Fantasyland

Europe is now bordering on the delusional.  Unable or unwilling to cope with the recent refugee influx, or to acknowledge the right of people to seek asylum from persecution, or the root causes of the wars driving people into Europe, various European governments have simply decided that wishing people away is the most viable solution to the problem.  If we can just prevent people from coming or staying here, the thinking goes, there won’t be a refugee crisis anymore.  Poof!  Who the hell cares what the consequences are?  Poof!

As if that weren’t bad enough though, this wishful thinking is backed up by the power and military force of the state, so that forced deportations and bulldozing of people’s homes becomes the only option to carry out these fantasies.

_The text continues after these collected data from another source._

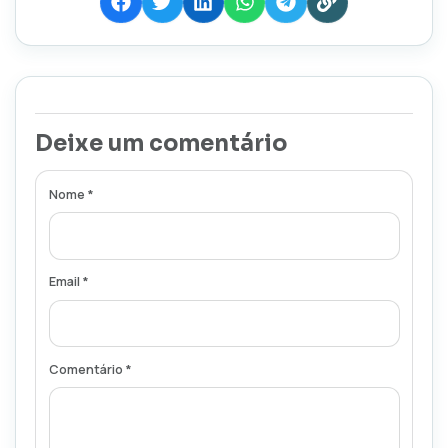
Deixe um comentário
Nome *
Email *
Comentário *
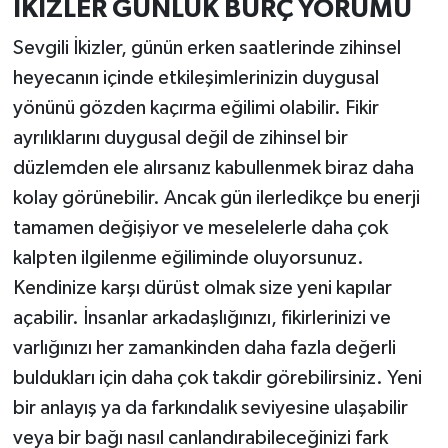
İKİZLER GÜNLÜK BURÇ YORUMU
Sevgili İkizler, günün erken saatlerinde zihinsel
heyecanın içinde etkileşimlerinizin duygusal
yönünü gözden kaçırma eğilimi olabilir. Fikir
ayrılıklarını duygusal değil de zihinsel bir
düzlemden ele alırsanız kabullenmek biraz daha
kolay görünebilir. Ancak gün ilerledikçe bu enerji
tamamen değişiyor ve meselelerle daha çok
kalpten ilgilenme eğiliminde oluyorsunuz.
Kendinize karşı dürüst olmak size yeni kapılar
açabilir. İnsanlar arkadaşlığınızı, fikirlerinizi ve
varlığınızı her zamankinden daha fazla değerli
buldukları için daha çok takdir görebilirsiniz. Yeni
bir anlayış ya da farkındalık seviyesine ulaşabilir
veya bir bağı nasıl canlandırabileceğinizi fark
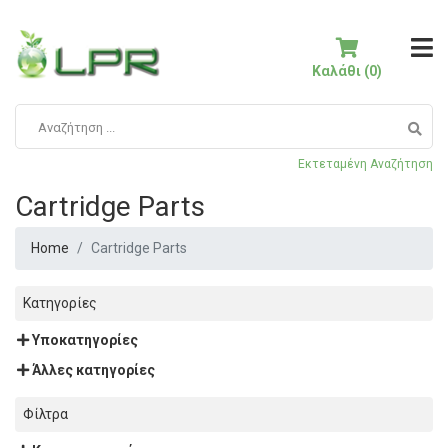
Καλάθι (0)
Εκτεταμένη Αναζήτηση
Cartridge Parts
Home
Cartridge Parts
Κατηγορίες
Υποκατηγορίες
Άλλες κατηγορίες
Φίλτρα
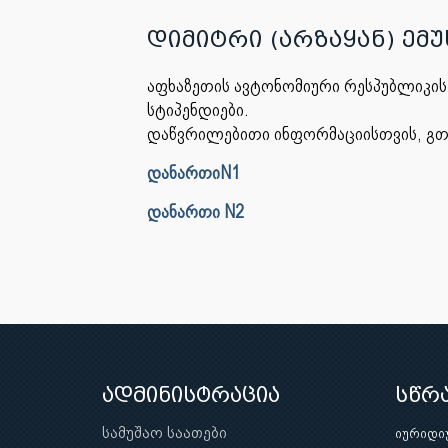
დიმიტრი (არზაყან) ემ
აფხაზეთის ავტონომიური რესპუბლიკის 
სტიპენდიები.
დაწვრილებითი ინფორმაციისთვის, გ
დანართიN1
დანართი N2
ადმინისტრაცია
სწრ
სამუშაო საათები
იურიდი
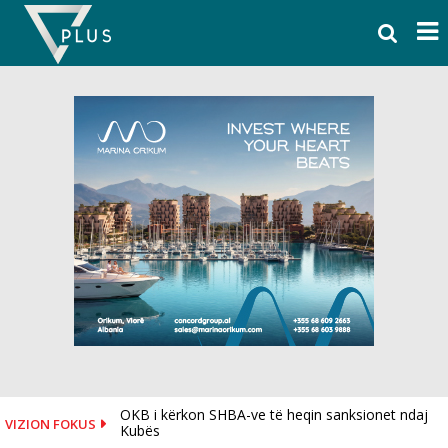
Skip
to
content
OKB i kërkon SHBA-ve të heqin sanksionet ndaj
VIZION FOKUS
Kubës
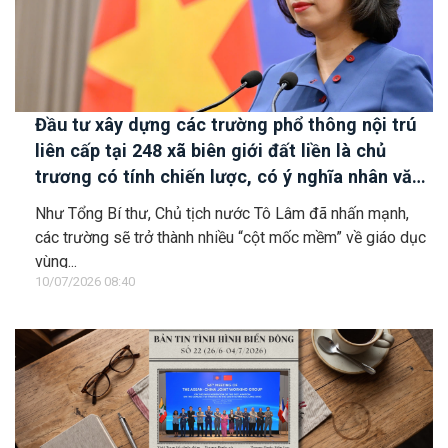
Đầu tư xây dựng các trường phổ thông nội trú
liên cấp tại 248 xã biên giới đất liền là chủ
trương có tính chiến lược, có ý nghĩa nhân văn
sâu sắc
Như Tổng Bí thư, Chủ tịch nước Tô Lâm đã nhấn mạnh,
các trường sẽ trở thành nhiều “cột mốc mềm” về giáo dục
vùng...
10/07/2026 08:40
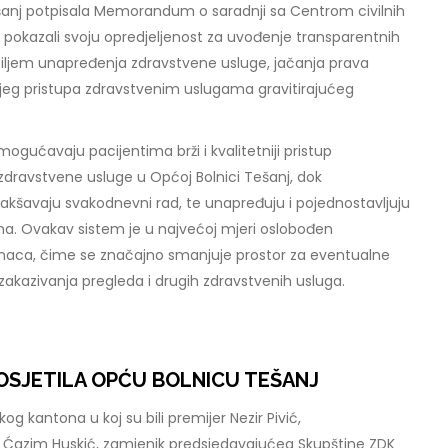
anj potpisala Memorandum o saradnji sa Centrom civilnih
o pokazali svoju opredjeljenost za uvođenje transparentnih
s ciljem unapređenja zdravstvene usluge, jačanja prava
ljeg pristupa zdravstvenim uslugama gravitirajućeg
mogućavaju pacijentima brži i kvalitetniji pristup
dravstvene usluge u Općoj Bolnici Tešanj, dok
akšavaju svakodnevni rad, te unapređuju i pojednostavljuju
ma. Ovakav sistem je u najvećoj mjeri oslobođen
naca, čime se značajno smanjuje prostor za eventualne
 zakazivanja pregleda i drugih zdravstvenih usluga.
OSJETILA OPĆU BOLNICU TEŠANJ
g kantona u koj su bili premijer Nezir Pivić,
 Ćazim Huskić, zamjenik predsjedavajućeg Skupštine ZDK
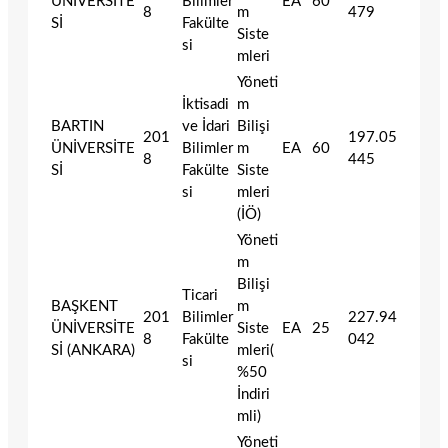
ÜNİVERSİTE
Bilimler
EA
60
8
m
479
Sİ
Fakülte
Siste
si
mleri
Yöneti
İktisadi
m
BARTIN
ve İdari
Bilişi
201
197.05
ÜNİVERSİTE
Bilimler
m
EA
60
8
445
Sİ
Fakülte
Siste
si
mleri
(İÖ)
Yöneti
m
Bilişi
Ticari
BAŞKENT
m
201
Bilimler
227.94
ÜNİVERSİTE
Siste
EA
25
8
Fakülte
042
Sİ (ANKARA)
mleri(
si
%50
İndiri
mli)
Yöneti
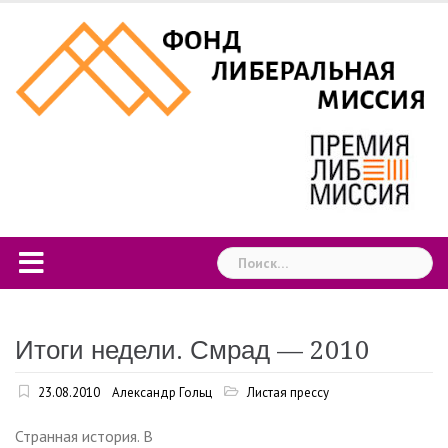
Skip
to
content
Найти:
Итоги недели. Смрад — 2010
23.08.2010
Александр Гольц
Листая прессу
Странная история. В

The latest news, as reported by The Guardian, is that the Prefect of Calais has ordered some one thousand refugees, mostly from Syria and Iraq, living in “The Jungle” trying to get to the UK, to vanish, or voluntarily be moved into heated shipping containers where they can sleep.  Their sector of the Jungle will be bulldozed on Tuesday.  This represents about one-quarter of the residents of The Jungle, which reportedly has grown into its own town, complete with restaurants, shops, and mosques.  But, you know, the Prefect, Fabienne Buccio, said, it gives Calais a bad image.  So she follows the enlightened path of the Greek government, which bulldozed a similar camp in Patras in 2008.  But – surprise – refugees don’t disappear.  Eight humanitarian aid agencies, as well as prominent signatories of a letter to David Cameron, oppose this forced relocation.

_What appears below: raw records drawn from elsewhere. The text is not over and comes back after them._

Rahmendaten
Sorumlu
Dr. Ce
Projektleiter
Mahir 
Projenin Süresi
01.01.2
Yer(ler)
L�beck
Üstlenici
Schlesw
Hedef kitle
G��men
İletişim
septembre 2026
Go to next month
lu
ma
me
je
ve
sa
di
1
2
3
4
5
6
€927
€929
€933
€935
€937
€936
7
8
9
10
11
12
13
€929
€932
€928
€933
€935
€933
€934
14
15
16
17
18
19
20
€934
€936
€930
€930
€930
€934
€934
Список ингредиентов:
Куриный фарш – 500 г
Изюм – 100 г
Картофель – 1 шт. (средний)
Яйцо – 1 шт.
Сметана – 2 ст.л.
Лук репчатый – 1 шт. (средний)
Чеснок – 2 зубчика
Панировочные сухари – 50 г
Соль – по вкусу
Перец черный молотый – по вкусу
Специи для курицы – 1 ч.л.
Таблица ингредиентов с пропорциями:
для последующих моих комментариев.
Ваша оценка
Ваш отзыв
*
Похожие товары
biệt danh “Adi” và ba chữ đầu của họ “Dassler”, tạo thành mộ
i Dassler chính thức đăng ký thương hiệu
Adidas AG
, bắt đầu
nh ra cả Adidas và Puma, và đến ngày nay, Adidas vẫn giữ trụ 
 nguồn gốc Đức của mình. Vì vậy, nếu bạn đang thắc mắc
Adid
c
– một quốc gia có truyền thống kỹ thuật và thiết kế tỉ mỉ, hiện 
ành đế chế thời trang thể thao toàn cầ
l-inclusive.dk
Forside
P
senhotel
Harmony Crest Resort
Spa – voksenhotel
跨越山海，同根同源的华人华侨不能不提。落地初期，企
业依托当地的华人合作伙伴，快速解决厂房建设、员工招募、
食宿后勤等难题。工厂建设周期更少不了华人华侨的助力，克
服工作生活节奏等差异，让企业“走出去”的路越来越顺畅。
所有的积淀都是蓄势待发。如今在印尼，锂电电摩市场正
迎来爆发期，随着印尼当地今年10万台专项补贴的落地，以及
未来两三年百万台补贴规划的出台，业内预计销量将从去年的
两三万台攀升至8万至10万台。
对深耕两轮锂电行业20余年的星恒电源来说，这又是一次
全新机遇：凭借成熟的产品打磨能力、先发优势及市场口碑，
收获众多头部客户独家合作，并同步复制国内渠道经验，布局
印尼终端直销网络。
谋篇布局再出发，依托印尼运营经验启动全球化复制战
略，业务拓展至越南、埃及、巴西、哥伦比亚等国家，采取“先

Perhaps it is ironic that the Prefect’s own grandfather was a refugee to France fleeing Fascism in Italy before the Second World War.  But he was white and Western European, which makes all the difference.  She claims Jane Austen and Colette as her favorite writers, but maybe she should have spent a little more time reading Victor Hugo or Émile Zola, I wonder.

So exactly where these thousand or so refugees, nearly 300 of whom are unaccompanied children, are going to go is still unsolved.  Shipping containers?  More crowded conditions elsewhere in The Jungle?  Britain?  Jails?  Or hit the road again?  Not our problem!  Just make them go away and our problem will be solved.

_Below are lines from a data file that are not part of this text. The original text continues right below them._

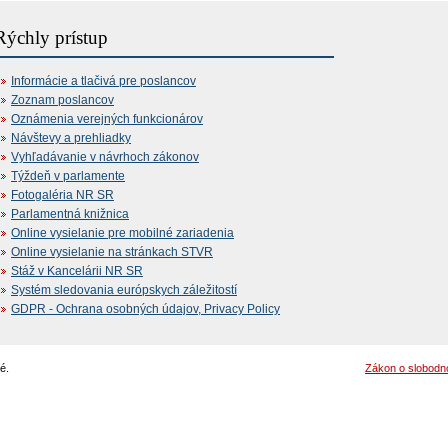
Rýchly prístup
Informácie a tlačivá pre poslancov
Zoznam poslancov
Oznámenia verejných funkcionárov
Návštevy a prehliadky
Vyhľadávanie v návrhoch zákonov
Týždeň v parlamente
Fotogaléria NR SR
Parlamentná knižnica
Online vysielanie pre mobilné zariadenia
Online vysielanie na stránkach STVR
Stáž v Kancelárii NR SR
Systém sledovania európskych záležitostí
GDPR - Ochrana osobných údajov, Privacy Policy
é.
Zákon o slobodn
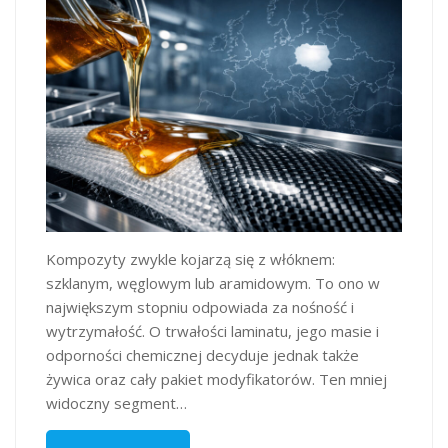
Kompozyty zwykle kojarzą się z włóknem:
szklanym, węglowym lub aramidowym. To ono w
największym stopniu odpowiada za nośność i
wytrzymałość. O trwałości laminatu, jego masie i
odporności chemicznej decyduje jednak także
żywica oraz cały pakiet modyfikatorów. Ten mniej
widoczny segment…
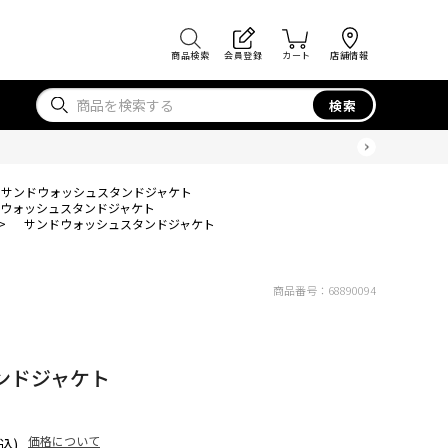
商品検索
会員登録
カート
店舗情報
検索
サンドウォッシュスタンドジャケト
ウォッシュスタンドジャケト
>
サンドウォッシュスタンドジャケト
商品番号：
68890094
ンドジャケト
価格について
込)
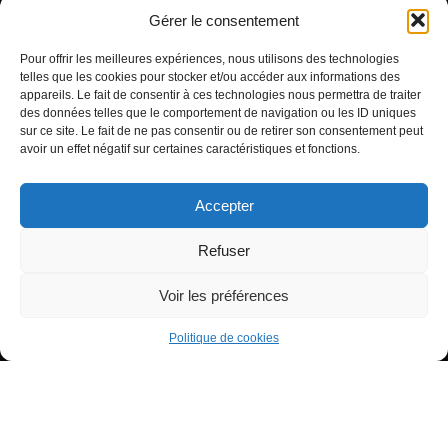
Gérer le consentement
ARTICLES RÉCENTS
Pour offrir les meilleures expériences, nous utilisons des technologies
telles que les cookies pour stocker et/ou accéder aux informations des
Signification de l’Heure Miroir 07h07
appareils. Le fait de consentir à ces technologies nous permettra de traiter
Heure miroir : 11h11 signification
des données telles que le comportement de navigation ou les ID uniques
sur ce site. Le fait de ne pas consentir ou de retirer son consentement peut
Signification de l’Heure Miroir 11h55
avoir un effet négatif sur certaines caractéristiques et fonctions.
Accepter
Refuser
Voir les préférences
Tous droits réservés - Copyright 2022 Tiana à ton service
0
Politique de confidentialité
Partages
Politique de cookies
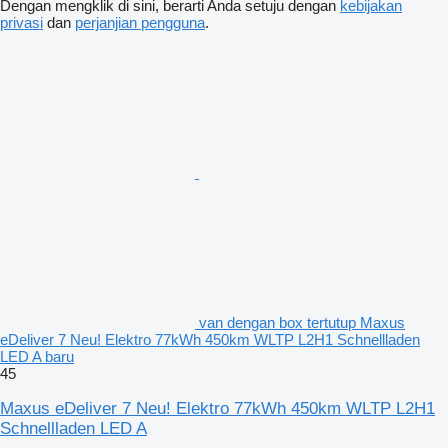
Dengan mengklik di sini, berarti Anda setuju dengan
kebijakan
privasi
dan
perjanjian pengguna
.
van dengan box tertutup Maxus
eDeliver 7 Neu! Elektro 77kWh 450km WLTP L2H1 Schnellladen
LED A baru
45
Maxus eDeliver 7 Neu! Elektro 77kWh 450km WLTP L2H1
Schnellladen LED A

Meanwhile, on the border between Central and Eastern Europe, another example of delusional wish-fulfillment politics is unfolding.  The government of Austria, which actually had been one of the better countries in terms of welcoming refugees, and rarely deporting Afghan refugees for example, has now set a limit on asylum applications for next year, after 90,000 applications last year.  The limit on the number of people who can apply this year is about half that, and as for the rest, well, they can just disappear.  The Austrian government has told the Macedonian government – which, last time I checked has no border with Austria – to “completely stop” the flow of refugees crossing from Greece into Macedonia.  Just stop them, Macedonia!  Stop them!

And so, where are they going to go again?  Oh right, now that NATO is involved, there aren’t going to be refugees coming into Europe anymore, they’ll be blocked between Turkey and Greece.  Uh-huh.  Or maybe they won’t come at all!

Obviously, in all seriousness, these governments can’t possibly be as naive as they are coming across.  They have access to many more researchers of migration than a lonely little voice like me, but all of them are going to agree that stopping the flow of the mass migration of humans is an impossible task.  It’s never been done in human history, and example after example historically shows that you can dam up flows, and you can make migration more dangerous and lethal – which they’ve already done – but people are always going to find a way to get through.  And all this is aside from the underlying moral (and in this case legal) question that you can’t in good conscience deny people the right to flee from war and persecution, especially when you’ve, at a minimum, specifically signed and enacted laws that commit governments to providing humanitarian protection. Not to mention how unconscionable it is to block the escape of civilians, when your countries are participating in those wars, if not initiating them or even – the great unspoken – fueling and profiting from them by providing arms either directly or through private enterprise.

Too bad those refugees are just so damn inconvenient.  As I’ve said before and will say again, let’s never forget that immigrants of any kind, settled and integrated, end up being a net economic gain for their adopted countries.

But the dangerous logic that has become dominant is that if we can just stop refugee flows, we don’t have a refugee problem. That assumes on some level this is voluntary, a result of a choice. But this is pure fantasy.  If they won’t stop coming, they can be legislated away, stored in shipping containers, deported, fenced out, turned back at sea – then they will just stop coming.  The problem is that, even if that were morally justifiable, there’s no evidence it has ever happened that way.  It’s time for solutions that are based in reality, morally responsive, and actually forward-thinking in coming up with ideas that will benefit refugees as well as the residents, new and old, of their new communities and neighborhoods.

And of course the other part of the fantasy is that Europe is going to be a place of peace and prosperity for refugees, where they can finally put the traumas of the past safely behind them.